··· Input ···

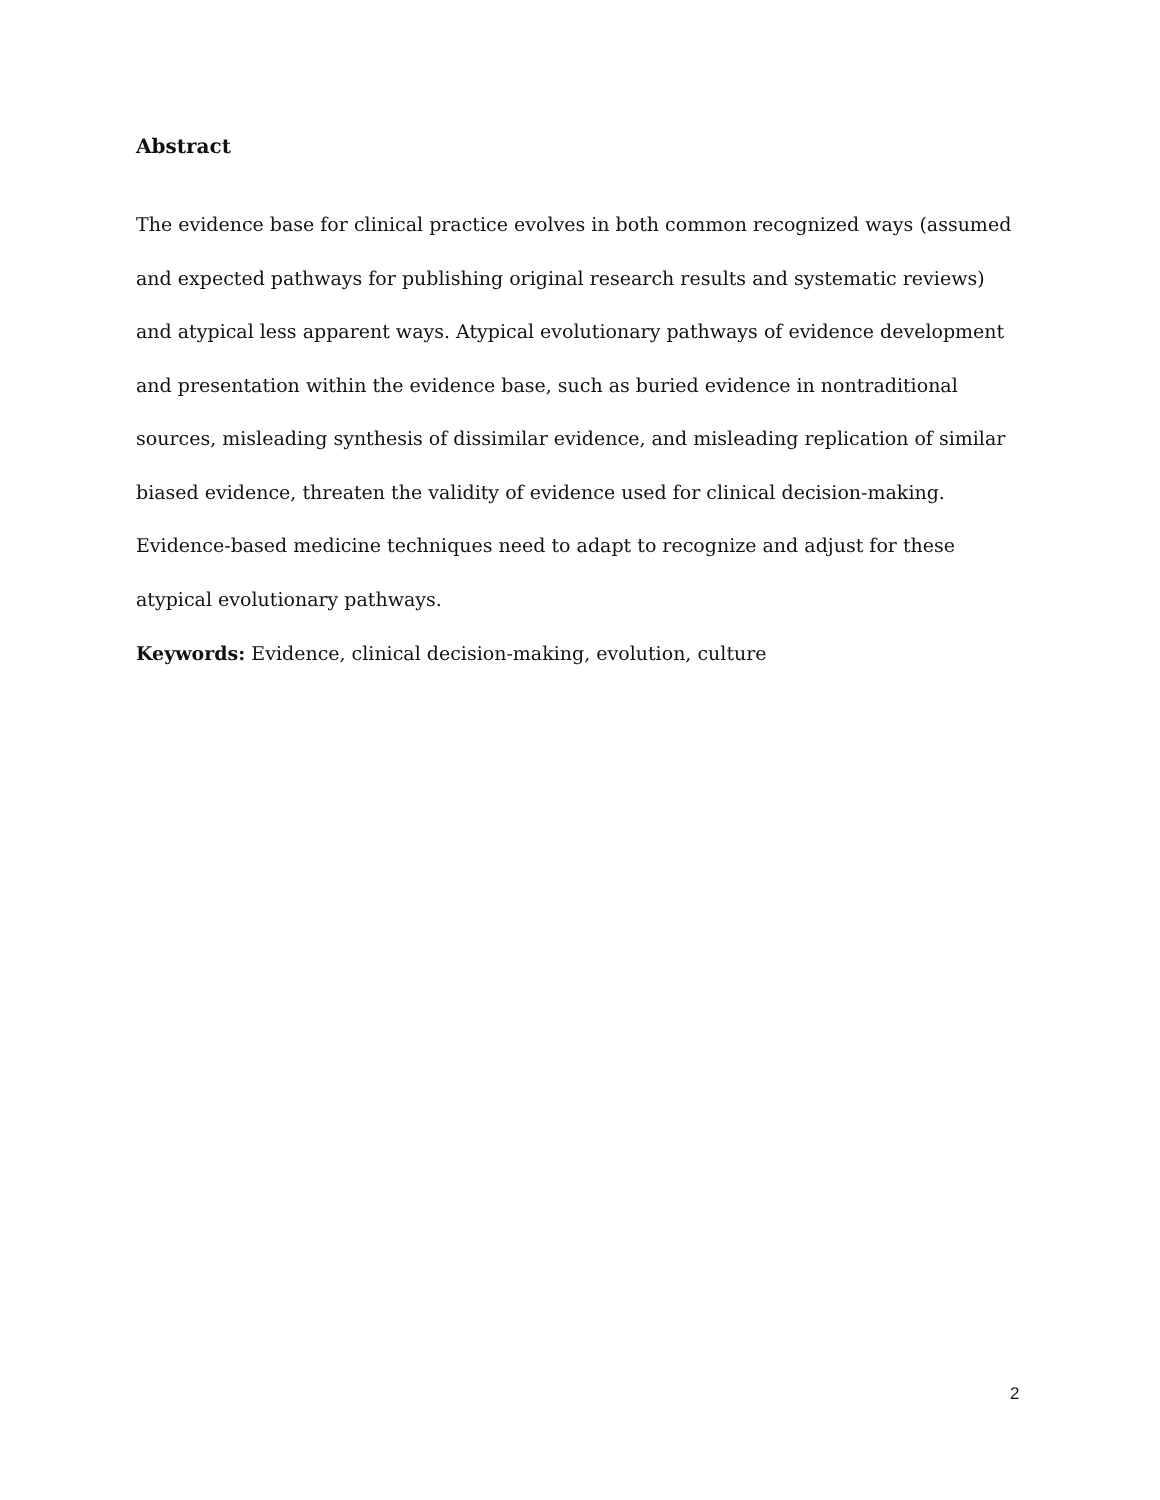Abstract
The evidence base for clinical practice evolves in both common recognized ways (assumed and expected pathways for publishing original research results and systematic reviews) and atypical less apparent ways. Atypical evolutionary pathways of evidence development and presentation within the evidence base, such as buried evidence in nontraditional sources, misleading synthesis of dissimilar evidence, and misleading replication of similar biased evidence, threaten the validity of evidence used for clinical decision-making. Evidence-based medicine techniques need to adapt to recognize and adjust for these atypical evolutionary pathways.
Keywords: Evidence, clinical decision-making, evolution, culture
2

···
··· Input ···

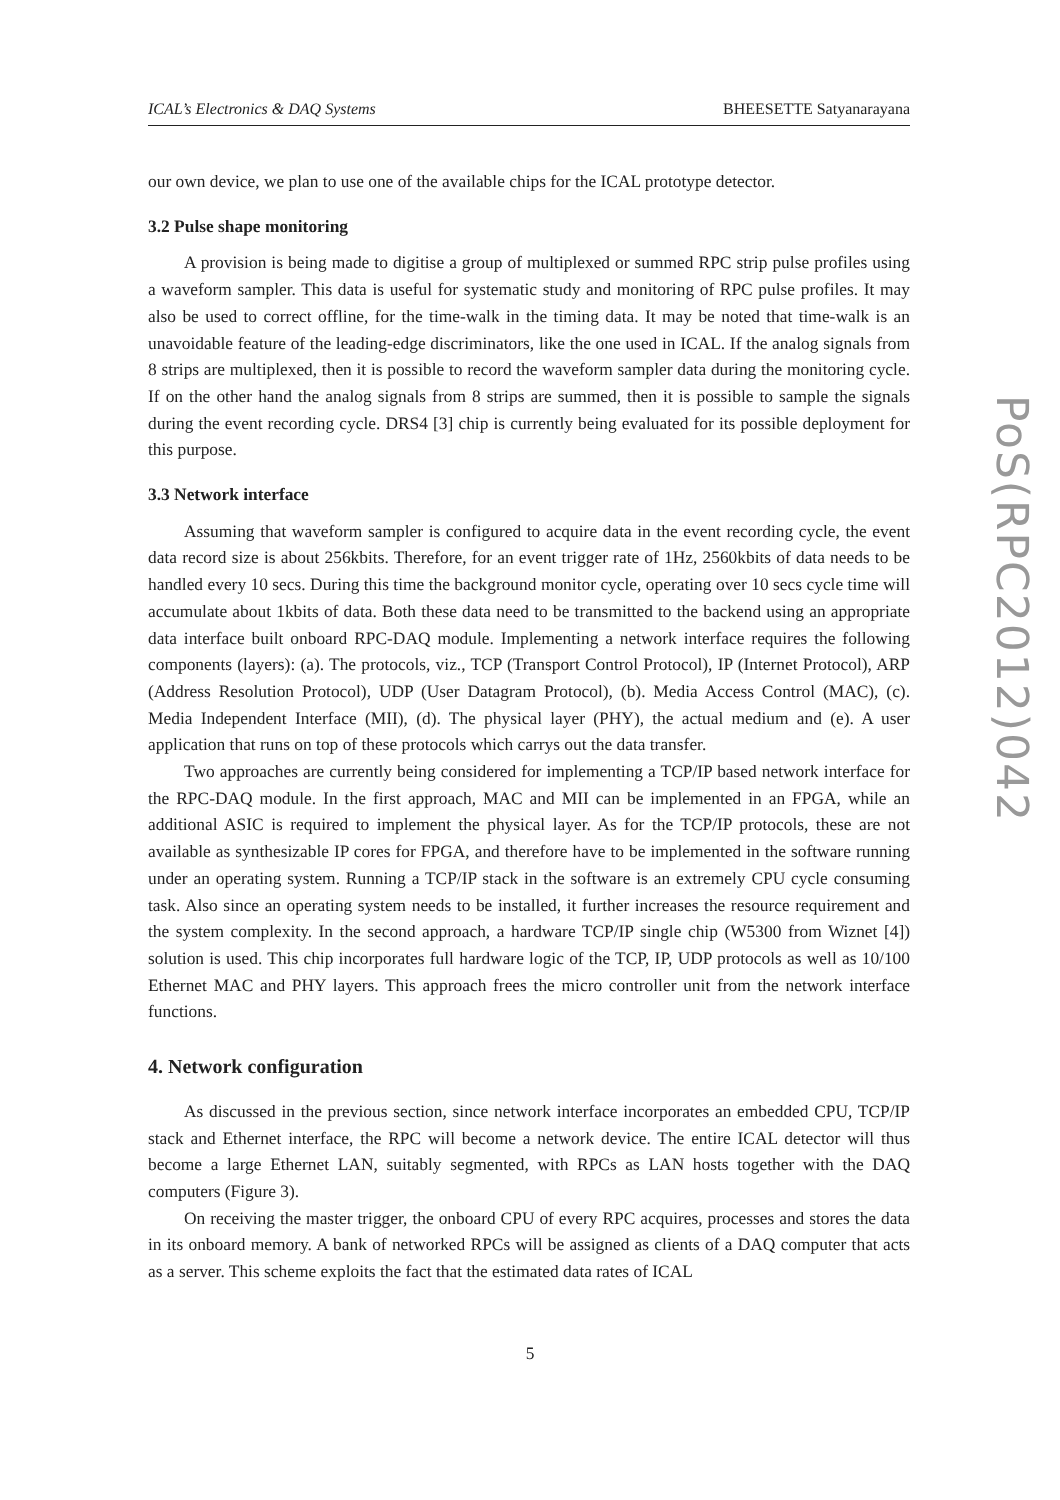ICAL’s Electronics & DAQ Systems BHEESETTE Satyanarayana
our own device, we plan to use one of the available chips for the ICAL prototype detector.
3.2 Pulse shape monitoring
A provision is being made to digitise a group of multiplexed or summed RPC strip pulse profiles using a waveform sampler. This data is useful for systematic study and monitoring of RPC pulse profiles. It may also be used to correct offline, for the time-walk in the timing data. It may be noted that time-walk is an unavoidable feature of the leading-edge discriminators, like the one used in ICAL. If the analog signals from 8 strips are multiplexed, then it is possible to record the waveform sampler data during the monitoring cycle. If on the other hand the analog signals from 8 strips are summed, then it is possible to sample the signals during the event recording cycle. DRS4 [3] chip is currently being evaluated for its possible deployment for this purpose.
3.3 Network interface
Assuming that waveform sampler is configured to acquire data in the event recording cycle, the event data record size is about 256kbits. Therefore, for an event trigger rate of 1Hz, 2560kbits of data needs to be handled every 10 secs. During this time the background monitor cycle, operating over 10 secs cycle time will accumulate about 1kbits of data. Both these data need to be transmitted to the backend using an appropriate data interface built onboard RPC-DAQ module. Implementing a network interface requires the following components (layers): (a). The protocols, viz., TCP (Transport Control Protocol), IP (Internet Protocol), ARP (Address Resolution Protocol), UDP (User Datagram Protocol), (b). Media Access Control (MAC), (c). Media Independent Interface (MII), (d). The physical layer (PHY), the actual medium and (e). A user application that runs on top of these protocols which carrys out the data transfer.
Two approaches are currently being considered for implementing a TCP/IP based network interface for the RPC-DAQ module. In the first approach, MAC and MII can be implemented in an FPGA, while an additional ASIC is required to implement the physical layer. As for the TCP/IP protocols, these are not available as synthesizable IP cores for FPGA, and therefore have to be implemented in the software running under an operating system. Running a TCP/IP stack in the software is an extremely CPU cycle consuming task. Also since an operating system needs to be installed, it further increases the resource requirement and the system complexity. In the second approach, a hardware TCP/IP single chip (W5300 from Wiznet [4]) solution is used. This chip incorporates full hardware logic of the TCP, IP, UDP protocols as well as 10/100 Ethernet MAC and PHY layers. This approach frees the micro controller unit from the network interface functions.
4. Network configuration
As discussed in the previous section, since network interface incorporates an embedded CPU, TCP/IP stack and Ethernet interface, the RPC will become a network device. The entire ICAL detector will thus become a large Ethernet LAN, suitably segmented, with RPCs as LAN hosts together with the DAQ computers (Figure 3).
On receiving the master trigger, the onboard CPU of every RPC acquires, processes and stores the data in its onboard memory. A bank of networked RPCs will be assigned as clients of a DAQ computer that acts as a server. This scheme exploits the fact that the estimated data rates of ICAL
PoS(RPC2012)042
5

···

§ **Problem description**
Which lines in the records above contain the string "device"? Copy each one.

§ **Result**
our own device, we plan to use one of the available chips for the ICAL prototype detector.
As discussed in the previous section, since network interface incorporates an embedded CPU, TCP/IP stack and Ethernet interface, the RPC will become a network device. The entire ICAL detector will thus become a large Ethernet LAN, suitably segmented, with RPCs as LAN hosts together with the DAQ computers (Figure 3).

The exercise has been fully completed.